• _Aim of the exercise_:
Report every line below that carries the word "casing".

__________

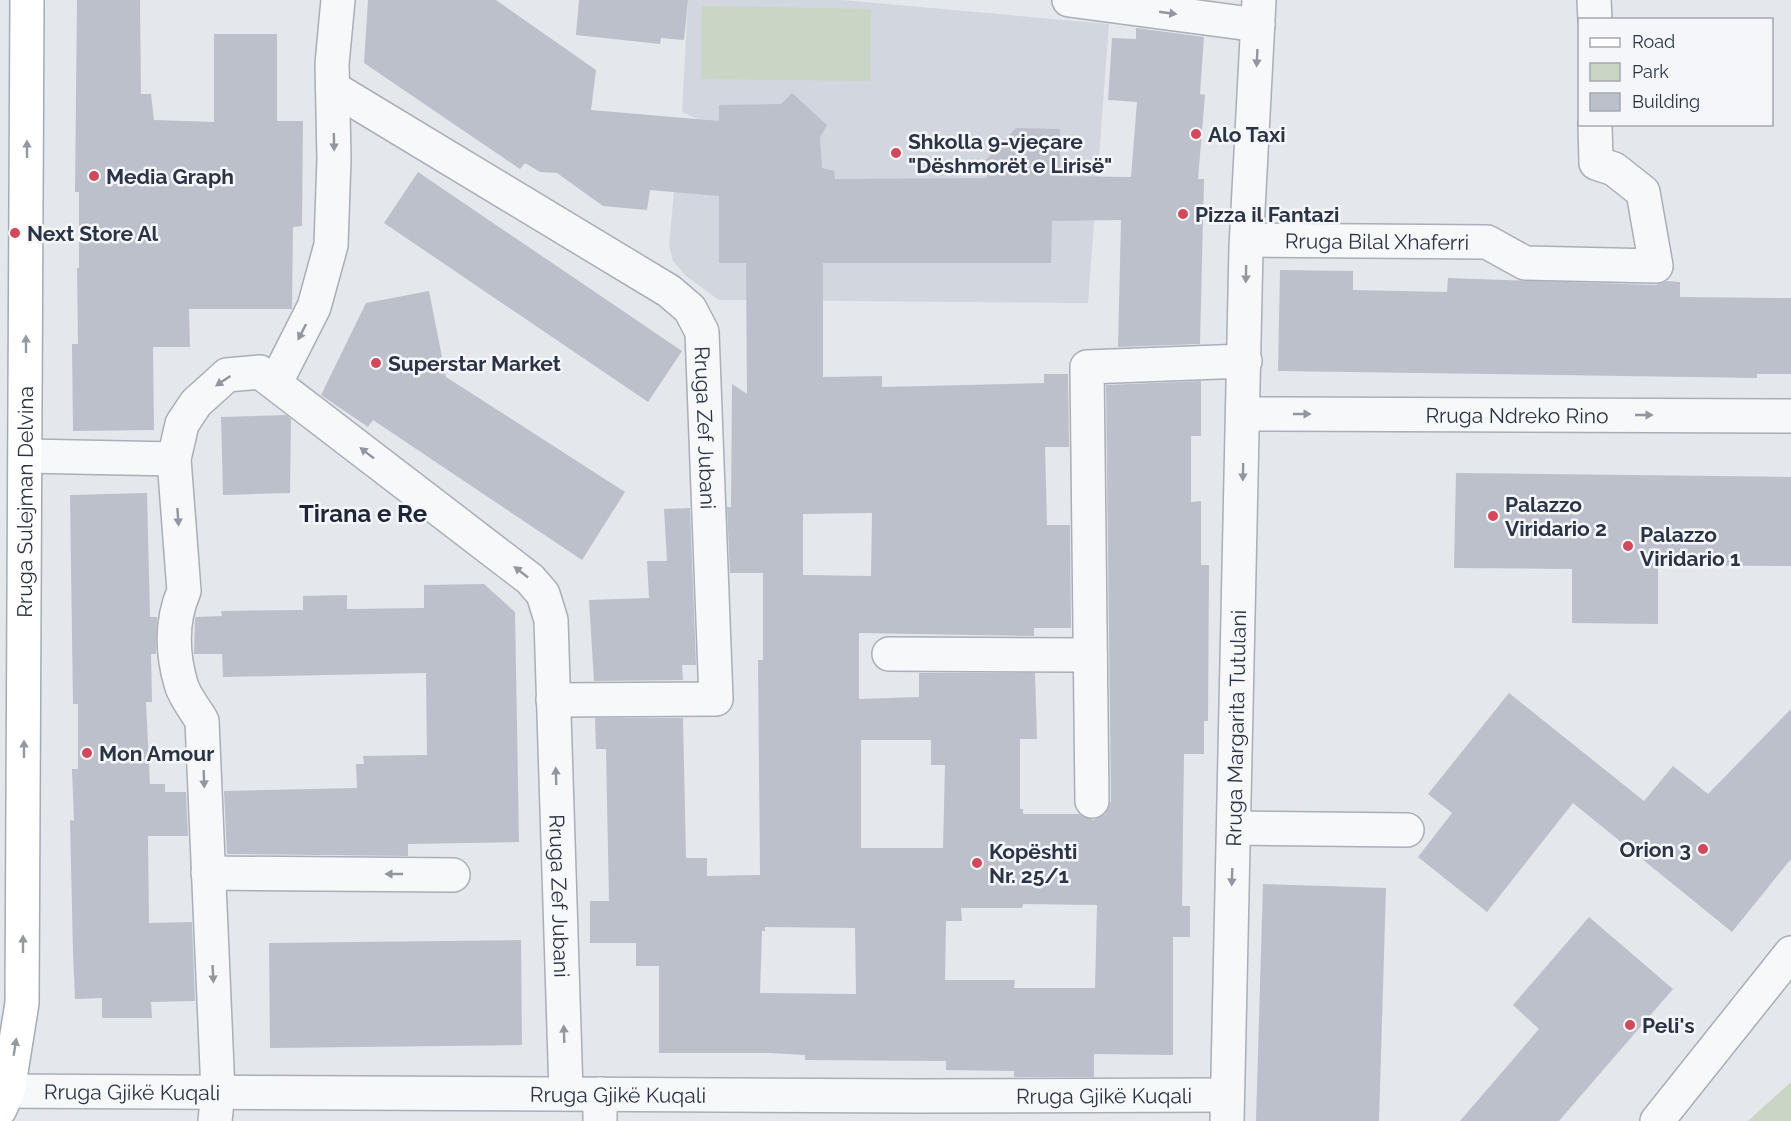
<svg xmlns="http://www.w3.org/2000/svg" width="1791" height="1121" font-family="Raleway,sans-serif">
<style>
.built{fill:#d2d6de}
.green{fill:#c9d6c5}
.building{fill:#bbc0ca;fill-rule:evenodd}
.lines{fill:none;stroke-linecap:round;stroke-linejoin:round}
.minor-casing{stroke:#a9aeb7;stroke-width:36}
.major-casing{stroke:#a3abb8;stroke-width:36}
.minor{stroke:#f7f8fa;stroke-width:33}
.major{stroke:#fff;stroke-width:33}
.oneway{fill:#9196a0}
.oneway2{fill:#959aa2}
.poi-dot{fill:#d1495b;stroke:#f4f6f9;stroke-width:2}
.labels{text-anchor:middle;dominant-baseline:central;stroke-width:5;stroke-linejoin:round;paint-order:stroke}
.poi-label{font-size:21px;font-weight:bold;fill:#2b3445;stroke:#f4f6f9;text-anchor:start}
.street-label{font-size:21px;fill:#2b3445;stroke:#f4f6f9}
.quarter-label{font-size:24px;font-weight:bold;fill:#1d2536;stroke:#f4f6f9}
</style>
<rect width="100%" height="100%" fill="#e4e7ec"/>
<path class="built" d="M 688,0 L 842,0 L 1109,24 L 1088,303 L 719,300 L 686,276 L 673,261 L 669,246 L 674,192 L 689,187 L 698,119 L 682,112 Z"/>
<path class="green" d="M 702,6 L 871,9 L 870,81 L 701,79 Z
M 1791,1082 L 1791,1121 L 1748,1121 Z"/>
<path class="building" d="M 77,0 L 140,0 L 141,94 L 151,94 L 154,120 L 214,122 L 214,34 L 277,34 L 277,121 L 303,121 L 302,226 L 293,227 L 292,309 L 189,309 L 190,347 L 153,347 L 154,430 L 73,431 L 72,344 L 78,344 L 77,268 L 79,268 L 79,192 L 75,192 Z
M 368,0 L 496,0 L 596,70 L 591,110 L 719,121 L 719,105 L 781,104 L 792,93 L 827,125 L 820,137 L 822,168 L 834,171 L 835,179 L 987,178 L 986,160 L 1016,128 L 1060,129 L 1060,176 L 1131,177 L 1137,102 L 1108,100 L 1112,38 L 1136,39 L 1136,28 L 1204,37 L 1200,94 L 1205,95 L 1198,179 L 1204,179 L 1200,344 L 1118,347 L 1121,220 L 1052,221 L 1051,263 L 823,263 L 823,377 L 882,376 L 882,387 L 1044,383 L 1044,374 L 1068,374 L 1069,447 L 1045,447 L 1047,525 L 1070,525 L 1071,628 L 1034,628 L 1034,636 L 859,633 L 859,699 L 919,697 L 919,673 L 1035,673 L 1037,739 L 1020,739 L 1020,809 L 1023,809 L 1023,814 L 1079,814 L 1093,820 L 1105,814 L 1111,801 L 1106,385 L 1201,381 L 1201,436 L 1191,436 L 1191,502 L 1201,501 L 1201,565 L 1209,565 L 1208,721 L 1204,721 L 1204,754 L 1184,754 L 1182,906 L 1190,906 L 1190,937 L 1173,937 L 1173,1055 L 1094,1054 L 1094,1077 L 1014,1077 L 1014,1071 L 946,1070 L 946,1061 L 805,1060 L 805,1055 L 770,1053 L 659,1053 L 659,966 L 636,966 L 636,943 L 590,943 L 590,901 L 609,901 L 606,749 L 596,749 L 595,718 L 683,718 L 686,858 L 707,858 L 707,876 L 760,875 L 758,660 L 763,660 L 763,573 L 730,573 L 727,507 L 731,507 L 732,384 L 747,394 L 746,263 L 719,263 L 719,196 L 650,190 L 647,210 L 603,206 L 557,173 L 540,172 L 525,163 L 520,169 L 364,63 ZM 872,513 L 871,576 L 803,575 L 803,514 ZM 861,740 L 931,740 L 931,765 L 945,765 L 943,848 L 861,848 ZM 1023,904 L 1097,905 L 1095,988 L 1014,988 L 1015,980 L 945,980 L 946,921 L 962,921 L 961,908 L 1022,908 ZM 765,927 L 855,928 L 856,994 L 760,993 L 762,931 L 765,931 Z
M 579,0 L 688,0 L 684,40 L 661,38 L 660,44 L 576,35 Z
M 418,172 L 682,351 L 648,402 L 384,223 Z
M 1280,270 L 1353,271 L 1353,290 L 1447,292 L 1448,278 L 1656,285 L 1667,281 L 1680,282 L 1680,297 L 1791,298 L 1791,374 L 1757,374 L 1757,378 L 1278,371 Z
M 429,291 L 446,377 L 625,492 L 582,560 L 373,420 L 368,427 L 321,395 L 366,303 Z
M 286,415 L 291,419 L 290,493 L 223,495 L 221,417 Z
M 1456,473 L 1791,477 L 1791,566 L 1658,565 L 1658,624 L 1572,623 L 1572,569 L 1454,568 Z
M 147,493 L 150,617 L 157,617 L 156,654 L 151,654 L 152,702 L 146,702 L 150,784 L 165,784 L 165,792 L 186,792 L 188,836 L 148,836 L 149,923 L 192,922 L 195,1001 L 151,1002 L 152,1018 L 102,1018 L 102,998 L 75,999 L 73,953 L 70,820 L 74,821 L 72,769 L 78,769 L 78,704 L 73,704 L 70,495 Z
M 690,508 L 696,665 L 682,665 L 683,680 L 594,681 L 589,600 L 649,598 L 647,561 L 667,561 L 664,509 Z
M 484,584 L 515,612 L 519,842 L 408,844 L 408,856 L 227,854 L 224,791 L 357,788 L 356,764 L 364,764 L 363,756 L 427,755 L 426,673 L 223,677 L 222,654 L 194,654 L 195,617 L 222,616 L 221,611 L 303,610 L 303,596 L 347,595 L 347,609 L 424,608 L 424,585 Z
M 1509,693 L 1644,801 L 1673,766 L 1708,794 L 1791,709 L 1791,859 L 1732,932 L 1573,803 L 1487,912 L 1418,857 L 1452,813 L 1428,794 Z
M 1263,884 L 1386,888 L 1379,1121 L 1256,1121 Z
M 1589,917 L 1673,989 L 1559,1121 L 1460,1121 L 1539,1029 L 1513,1005 Z
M 521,940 L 522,1045 L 270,1048 L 269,943 Z"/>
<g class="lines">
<defs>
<g id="minor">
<path d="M 1069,0 L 1258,25"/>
<path d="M 1594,0 L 1595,20"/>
<path id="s1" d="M 333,88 L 669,291 L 690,309 L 702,332 L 716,699 L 553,700"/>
<path id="s2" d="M 1247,240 L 1487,242 L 1525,263 L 1656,266 L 1643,192 L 1614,169 L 1596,163 L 1595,124"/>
<path d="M 276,382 L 314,307 L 331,245 L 334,159 L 332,64 L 338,0"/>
<path id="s3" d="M 1244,414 L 1791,416"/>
<path d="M 26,456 L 174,459"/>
<path d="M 889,654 L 1090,655"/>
<path d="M 1092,801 L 1087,367 L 1245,361"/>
<path d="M 1234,828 L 1407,830"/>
<path d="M 208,873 L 453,875"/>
<path id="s4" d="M 0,1091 L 920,1096 L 1227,1095"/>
<path d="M 600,1094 L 600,1121"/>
<path id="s5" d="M 215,1121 L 218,1092 L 202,721 C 195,709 184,696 181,684 C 172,653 171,621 184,591 L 174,459 L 182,424 L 196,403 L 227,375 L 260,372 L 530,579 L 543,594 L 551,620 L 566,1092"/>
<path id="s6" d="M 1227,1121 L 1246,248 L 1259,0"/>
<path d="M 1657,1121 L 1791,953"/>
</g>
<g id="major">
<path id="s7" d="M 0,1109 L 8,1091 L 22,1003 L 27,0"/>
</g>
</defs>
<use href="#minor" class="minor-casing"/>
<use href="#major" class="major-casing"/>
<use href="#minor" class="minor"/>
<use href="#major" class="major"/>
</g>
<defs><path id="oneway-solid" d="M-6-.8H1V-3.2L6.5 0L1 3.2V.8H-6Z" transform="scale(1.5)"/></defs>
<g class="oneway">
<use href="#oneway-solid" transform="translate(1168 13) rotate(8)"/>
<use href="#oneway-solid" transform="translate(1257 58) rotate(93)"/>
<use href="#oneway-solid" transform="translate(334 142) rotate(89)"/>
<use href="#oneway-solid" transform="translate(1246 274) rotate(91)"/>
<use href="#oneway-solid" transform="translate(302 332) rotate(117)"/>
<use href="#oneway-solid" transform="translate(223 381) rotate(146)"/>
<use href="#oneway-solid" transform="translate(1302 414)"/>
<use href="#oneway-solid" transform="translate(1644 415)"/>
<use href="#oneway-solid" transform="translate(367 453) rotate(-142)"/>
<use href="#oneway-solid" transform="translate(1243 472) rotate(91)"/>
<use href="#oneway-solid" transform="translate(178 517) rotate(86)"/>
<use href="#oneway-solid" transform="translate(521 572) rotate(-142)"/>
<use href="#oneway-solid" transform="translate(556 776) rotate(-92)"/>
<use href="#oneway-solid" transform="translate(204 779) rotate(88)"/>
<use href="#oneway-solid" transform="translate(394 874) rotate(-180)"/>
<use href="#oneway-solid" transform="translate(1232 877) rotate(92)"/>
<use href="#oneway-solid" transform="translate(213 974) rotate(87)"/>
<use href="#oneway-solid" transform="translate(564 1034) rotate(-92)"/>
</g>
<g class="oneway2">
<use href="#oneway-solid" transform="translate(27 149) rotate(-90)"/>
<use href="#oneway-solid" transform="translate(26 344) rotate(-90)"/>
<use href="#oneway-solid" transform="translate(24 749) rotate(-90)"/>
<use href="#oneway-solid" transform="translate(23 944) rotate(-90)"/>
<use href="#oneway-solid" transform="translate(15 1047) rotate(-81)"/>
</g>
<g class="poi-dot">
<circle cx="1196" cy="134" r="6"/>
<circle cx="896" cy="153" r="6"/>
<circle cx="94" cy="176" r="6"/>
<circle cx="1183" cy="214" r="6"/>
<circle cx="15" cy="233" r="6"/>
<circle cx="376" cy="363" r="6"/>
<circle cx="1493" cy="516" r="6"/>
<circle cx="1628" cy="546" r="6"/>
<circle cx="87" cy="753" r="6"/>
<circle cx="1703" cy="849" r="6"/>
<circle cx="977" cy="863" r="6"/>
<circle cx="1630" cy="1025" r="6"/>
</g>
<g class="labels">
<g class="poi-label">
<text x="1208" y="134">Alo Taxi</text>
<text x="908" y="141">Shkolla 9-vjeçare<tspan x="908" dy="24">"Dëshmorët e Lirisë"</tspan></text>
<text x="106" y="176">Media Graph</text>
<text x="1195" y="214">Pizza il Fantazi</text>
<text x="27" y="233">Next Store Al</text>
<text x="388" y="363">Superstar Market</text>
<text x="1505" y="504">Palazzo<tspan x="1505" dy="24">Viridario 2</tspan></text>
<text x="1640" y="534">Palazzo<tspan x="1640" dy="24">Viridario 1</tspan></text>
<text x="99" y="753">Mon Amour</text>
<text x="1691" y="849" text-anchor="end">Orion 3</text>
<text x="989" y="851">Kopështi<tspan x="989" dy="24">Nr. 25/1</tspan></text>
<text x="1642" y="1025">Peli's</text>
</g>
<g class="street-label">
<text stroke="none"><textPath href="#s2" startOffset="130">Rruga Bilal Xhaferri</textPath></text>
<text stroke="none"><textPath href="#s3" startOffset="273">Rruga Ndreko Rino</textPath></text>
<text stroke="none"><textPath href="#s1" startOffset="542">Rruga Zef Jubani</textPath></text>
<text stroke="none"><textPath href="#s7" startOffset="610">Rruga Sulejman Delvina</textPath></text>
<text stroke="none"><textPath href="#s6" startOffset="393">Rruga Margarita Tutulani</textPath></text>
<text stroke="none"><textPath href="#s5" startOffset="1470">Rruga Zef Jubani</textPath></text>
<text stroke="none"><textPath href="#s4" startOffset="132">Rruga Gjikë Kuqali</textPath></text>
<text stroke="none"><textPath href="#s4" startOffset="618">Rruga Gjikë Kuqali</textPath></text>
<text stroke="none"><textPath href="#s4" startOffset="1104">Rruga Gjikë Kuqali</textPath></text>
</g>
<g class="quarter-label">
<text x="363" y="513">Tirana e Re</text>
</g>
</g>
<rect x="1578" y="18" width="195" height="108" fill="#f4f6f9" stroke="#a4a8b1" stroke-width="1.5"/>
<rect x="1590" y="38" width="30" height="9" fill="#ffffff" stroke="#a4a8b1" stroke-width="1.5"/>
<text x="1632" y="48" font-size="18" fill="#2b3445">Road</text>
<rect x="1590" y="63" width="30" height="18" fill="#c9d6c5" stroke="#a4a8b1" stroke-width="1.5"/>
<text x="1632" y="78" font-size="18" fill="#2b3445">Park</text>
<rect x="1590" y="93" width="30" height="18" fill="#bbc0ca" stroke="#a4a8b1" stroke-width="1.5"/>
<text x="1632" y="108" font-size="18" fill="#2b3445">Building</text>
</svg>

__________

• _Task response_:
.minor-casing{stroke:#a9aeb7;stroke-width:36}
.major-casing{stroke:#a3abb8;stroke-width:36}
<use href="#minor" class="minor-casing"/>
<use href="#major" class="major-casing"/>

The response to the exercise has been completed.